— Task —
Could you give the material again from its first line through the line containing "locality: The Santa", renaming the field "collectors" to "collected by" everywhere it appears and leaving everything else unchanged?

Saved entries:
━━━━━━

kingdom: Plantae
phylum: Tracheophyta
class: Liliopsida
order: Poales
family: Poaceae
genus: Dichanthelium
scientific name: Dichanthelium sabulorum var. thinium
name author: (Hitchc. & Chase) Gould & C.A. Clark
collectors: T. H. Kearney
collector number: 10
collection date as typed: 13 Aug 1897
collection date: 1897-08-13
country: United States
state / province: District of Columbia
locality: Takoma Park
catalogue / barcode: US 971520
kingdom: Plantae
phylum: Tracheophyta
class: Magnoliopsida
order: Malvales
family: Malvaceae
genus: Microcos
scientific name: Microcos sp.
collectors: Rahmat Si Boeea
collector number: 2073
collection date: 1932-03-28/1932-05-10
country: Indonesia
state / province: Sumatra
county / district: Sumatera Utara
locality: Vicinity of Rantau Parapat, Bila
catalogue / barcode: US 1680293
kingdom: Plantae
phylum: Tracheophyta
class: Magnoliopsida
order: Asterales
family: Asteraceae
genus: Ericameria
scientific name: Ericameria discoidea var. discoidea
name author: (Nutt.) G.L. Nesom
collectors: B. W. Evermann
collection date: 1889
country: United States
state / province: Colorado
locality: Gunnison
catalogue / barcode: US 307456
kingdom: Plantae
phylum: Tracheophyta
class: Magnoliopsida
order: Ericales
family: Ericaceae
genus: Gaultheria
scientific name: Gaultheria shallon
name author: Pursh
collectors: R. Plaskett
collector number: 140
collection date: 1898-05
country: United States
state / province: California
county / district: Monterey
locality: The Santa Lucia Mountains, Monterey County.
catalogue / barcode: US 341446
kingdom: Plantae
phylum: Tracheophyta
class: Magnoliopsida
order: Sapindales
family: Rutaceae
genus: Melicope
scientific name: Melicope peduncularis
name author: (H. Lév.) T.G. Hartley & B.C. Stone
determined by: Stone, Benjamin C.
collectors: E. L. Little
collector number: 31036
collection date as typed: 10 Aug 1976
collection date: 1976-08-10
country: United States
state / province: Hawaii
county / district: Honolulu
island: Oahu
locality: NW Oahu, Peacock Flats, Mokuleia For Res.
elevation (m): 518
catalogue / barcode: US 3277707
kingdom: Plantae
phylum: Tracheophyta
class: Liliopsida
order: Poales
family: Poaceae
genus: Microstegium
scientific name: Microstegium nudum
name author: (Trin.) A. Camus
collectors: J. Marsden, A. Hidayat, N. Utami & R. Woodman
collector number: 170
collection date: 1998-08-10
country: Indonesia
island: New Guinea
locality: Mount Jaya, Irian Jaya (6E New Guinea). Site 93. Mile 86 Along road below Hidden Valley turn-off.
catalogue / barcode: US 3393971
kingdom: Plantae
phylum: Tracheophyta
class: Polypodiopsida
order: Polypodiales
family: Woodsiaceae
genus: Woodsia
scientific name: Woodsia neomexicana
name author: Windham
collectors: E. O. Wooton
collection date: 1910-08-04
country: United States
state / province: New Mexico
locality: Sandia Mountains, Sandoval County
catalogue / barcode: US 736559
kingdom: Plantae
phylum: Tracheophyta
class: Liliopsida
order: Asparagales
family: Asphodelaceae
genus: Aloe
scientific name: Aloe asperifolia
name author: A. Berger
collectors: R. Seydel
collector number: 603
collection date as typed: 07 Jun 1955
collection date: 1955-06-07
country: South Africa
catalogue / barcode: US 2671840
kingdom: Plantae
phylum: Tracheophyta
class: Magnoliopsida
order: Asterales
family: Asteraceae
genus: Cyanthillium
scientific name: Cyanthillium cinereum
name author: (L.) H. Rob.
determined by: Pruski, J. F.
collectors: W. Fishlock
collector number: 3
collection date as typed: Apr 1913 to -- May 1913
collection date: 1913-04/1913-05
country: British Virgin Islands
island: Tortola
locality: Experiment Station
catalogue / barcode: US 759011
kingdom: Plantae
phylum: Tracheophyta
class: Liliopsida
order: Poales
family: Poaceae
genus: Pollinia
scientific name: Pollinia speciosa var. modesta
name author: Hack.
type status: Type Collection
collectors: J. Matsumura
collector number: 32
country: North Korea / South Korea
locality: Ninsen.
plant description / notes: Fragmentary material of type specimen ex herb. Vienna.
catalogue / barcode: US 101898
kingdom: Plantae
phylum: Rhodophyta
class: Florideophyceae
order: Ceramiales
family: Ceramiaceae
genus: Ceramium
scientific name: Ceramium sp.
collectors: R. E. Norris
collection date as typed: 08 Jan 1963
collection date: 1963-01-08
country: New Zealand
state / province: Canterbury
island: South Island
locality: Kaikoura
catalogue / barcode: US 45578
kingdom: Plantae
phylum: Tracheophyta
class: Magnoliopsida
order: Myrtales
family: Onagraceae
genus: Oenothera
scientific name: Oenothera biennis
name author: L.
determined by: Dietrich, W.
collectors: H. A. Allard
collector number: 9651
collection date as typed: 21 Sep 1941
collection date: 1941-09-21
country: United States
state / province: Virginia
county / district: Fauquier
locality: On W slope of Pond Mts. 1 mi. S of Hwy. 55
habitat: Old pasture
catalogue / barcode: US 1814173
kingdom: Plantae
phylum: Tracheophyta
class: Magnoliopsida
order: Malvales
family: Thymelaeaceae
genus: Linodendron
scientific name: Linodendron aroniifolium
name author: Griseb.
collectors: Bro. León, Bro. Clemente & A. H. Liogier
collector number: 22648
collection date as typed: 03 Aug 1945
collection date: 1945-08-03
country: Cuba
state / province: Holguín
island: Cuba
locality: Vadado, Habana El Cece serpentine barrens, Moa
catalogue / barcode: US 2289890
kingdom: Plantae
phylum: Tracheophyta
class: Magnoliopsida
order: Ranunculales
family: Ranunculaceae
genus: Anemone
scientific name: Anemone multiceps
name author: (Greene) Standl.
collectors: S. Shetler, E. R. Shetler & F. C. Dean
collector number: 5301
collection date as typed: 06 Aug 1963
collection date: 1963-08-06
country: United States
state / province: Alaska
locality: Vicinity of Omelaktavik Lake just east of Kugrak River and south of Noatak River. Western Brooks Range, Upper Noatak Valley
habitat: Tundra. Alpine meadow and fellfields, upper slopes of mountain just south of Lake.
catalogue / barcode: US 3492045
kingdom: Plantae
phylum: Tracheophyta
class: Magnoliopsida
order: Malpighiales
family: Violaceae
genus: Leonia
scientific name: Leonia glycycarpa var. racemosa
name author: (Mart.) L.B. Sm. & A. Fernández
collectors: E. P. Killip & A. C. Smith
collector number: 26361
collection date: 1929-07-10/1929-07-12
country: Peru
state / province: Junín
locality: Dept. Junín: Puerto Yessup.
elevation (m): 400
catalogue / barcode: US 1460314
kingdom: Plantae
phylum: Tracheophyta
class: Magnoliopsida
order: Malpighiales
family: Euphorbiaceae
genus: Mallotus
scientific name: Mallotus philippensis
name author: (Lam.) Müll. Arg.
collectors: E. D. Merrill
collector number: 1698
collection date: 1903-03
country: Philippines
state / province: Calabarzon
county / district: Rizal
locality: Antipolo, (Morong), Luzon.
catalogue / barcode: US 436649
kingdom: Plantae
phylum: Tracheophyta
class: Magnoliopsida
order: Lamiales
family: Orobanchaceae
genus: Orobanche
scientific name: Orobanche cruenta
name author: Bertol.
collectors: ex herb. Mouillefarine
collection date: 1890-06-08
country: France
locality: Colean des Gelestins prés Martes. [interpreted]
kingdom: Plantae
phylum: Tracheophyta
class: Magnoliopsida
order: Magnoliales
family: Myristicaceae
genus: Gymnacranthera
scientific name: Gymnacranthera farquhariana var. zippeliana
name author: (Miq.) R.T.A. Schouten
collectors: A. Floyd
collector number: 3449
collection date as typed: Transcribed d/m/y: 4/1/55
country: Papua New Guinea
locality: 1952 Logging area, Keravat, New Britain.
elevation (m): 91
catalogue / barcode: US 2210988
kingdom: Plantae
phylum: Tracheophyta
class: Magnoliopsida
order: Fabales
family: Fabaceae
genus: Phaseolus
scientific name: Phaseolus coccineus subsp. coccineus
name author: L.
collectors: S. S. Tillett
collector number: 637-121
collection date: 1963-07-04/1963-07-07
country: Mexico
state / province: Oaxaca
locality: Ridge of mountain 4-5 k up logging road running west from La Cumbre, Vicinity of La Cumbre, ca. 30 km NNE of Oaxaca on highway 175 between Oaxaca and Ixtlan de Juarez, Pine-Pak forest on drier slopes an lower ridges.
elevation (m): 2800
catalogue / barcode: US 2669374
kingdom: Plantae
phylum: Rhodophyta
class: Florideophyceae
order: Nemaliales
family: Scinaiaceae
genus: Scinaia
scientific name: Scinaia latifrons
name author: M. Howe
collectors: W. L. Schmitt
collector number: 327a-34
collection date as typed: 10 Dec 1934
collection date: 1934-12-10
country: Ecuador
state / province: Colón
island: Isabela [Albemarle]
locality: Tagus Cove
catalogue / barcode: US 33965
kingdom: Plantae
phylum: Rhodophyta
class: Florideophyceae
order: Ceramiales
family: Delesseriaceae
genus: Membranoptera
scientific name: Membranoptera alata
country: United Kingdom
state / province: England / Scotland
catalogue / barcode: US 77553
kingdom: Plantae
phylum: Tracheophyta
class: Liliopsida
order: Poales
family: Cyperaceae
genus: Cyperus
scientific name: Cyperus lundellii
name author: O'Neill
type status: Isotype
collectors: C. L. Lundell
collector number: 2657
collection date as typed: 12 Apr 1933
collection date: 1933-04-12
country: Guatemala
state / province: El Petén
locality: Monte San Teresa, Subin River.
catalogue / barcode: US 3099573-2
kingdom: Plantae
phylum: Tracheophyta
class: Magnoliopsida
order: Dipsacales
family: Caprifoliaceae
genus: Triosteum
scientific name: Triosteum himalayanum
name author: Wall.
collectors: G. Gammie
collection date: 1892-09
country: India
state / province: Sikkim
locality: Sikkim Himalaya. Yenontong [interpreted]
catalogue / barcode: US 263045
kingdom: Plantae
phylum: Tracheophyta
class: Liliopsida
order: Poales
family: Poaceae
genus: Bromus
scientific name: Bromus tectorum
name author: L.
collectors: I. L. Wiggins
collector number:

━━━━━━

— The output —
kingdom: Plantae
phylum: Tracheophyta
class: Liliopsida
order: Poales
family: Poaceae
genus: Dichanthelium
scientific name: Dichanthelium sabulorum var. thinium
name author: (Hitchc. & Chase) Gould & C.A. Clark
collected by: T. H. Kearney
collector number: 10
collection date as typed: 13 Aug 1897
collection date: 1897-08-13
country: United States
state / province: District of Columbia
locality: Takoma Park
catalogue / barcode: US 971520
kingdom: Plantae
phylum: Tracheophyta
class: Magnoliopsida
order: Malvales
family: Malvaceae
genus: Microcos
scientific name: Microcos sp.
collected by: Rahmat Si Boeea
collector number: 2073
collection date: 1932-03-28/1932-05-10
country: Indonesia
state / province: Sumatra
county / district: Sumatera Utara
locality: Vicinity of Rantau Parapat, Bila
catalogue / barcode: US 1680293
kingdom: Plantae
phylum: Tracheophyta
class: Magnoliopsida
order: Asterales
family: Asteraceae
genus: Ericameria
scientific name: Ericameria discoidea var. discoidea
name author: (Nutt.) G.L. Nesom
collected by: B. W. Evermann
collection date: 1889
country: United States
state / province: Colorado
locality: Gunnison
catalogue / barcode: US 307456
kingdom: Plantae
phylum: Tracheophyta
class: Magnoliopsida
order: Ericales
family: Ericaceae
genus: Gaultheria
scientific name: Gaultheria shallon
name author: Pursh
collected by: R. Plaskett
collector number: 140
collection date: 1898-05
country: United States
state / province: California
county / district: Monterey
locality: The Santa Lucia Mountains, Monterey County.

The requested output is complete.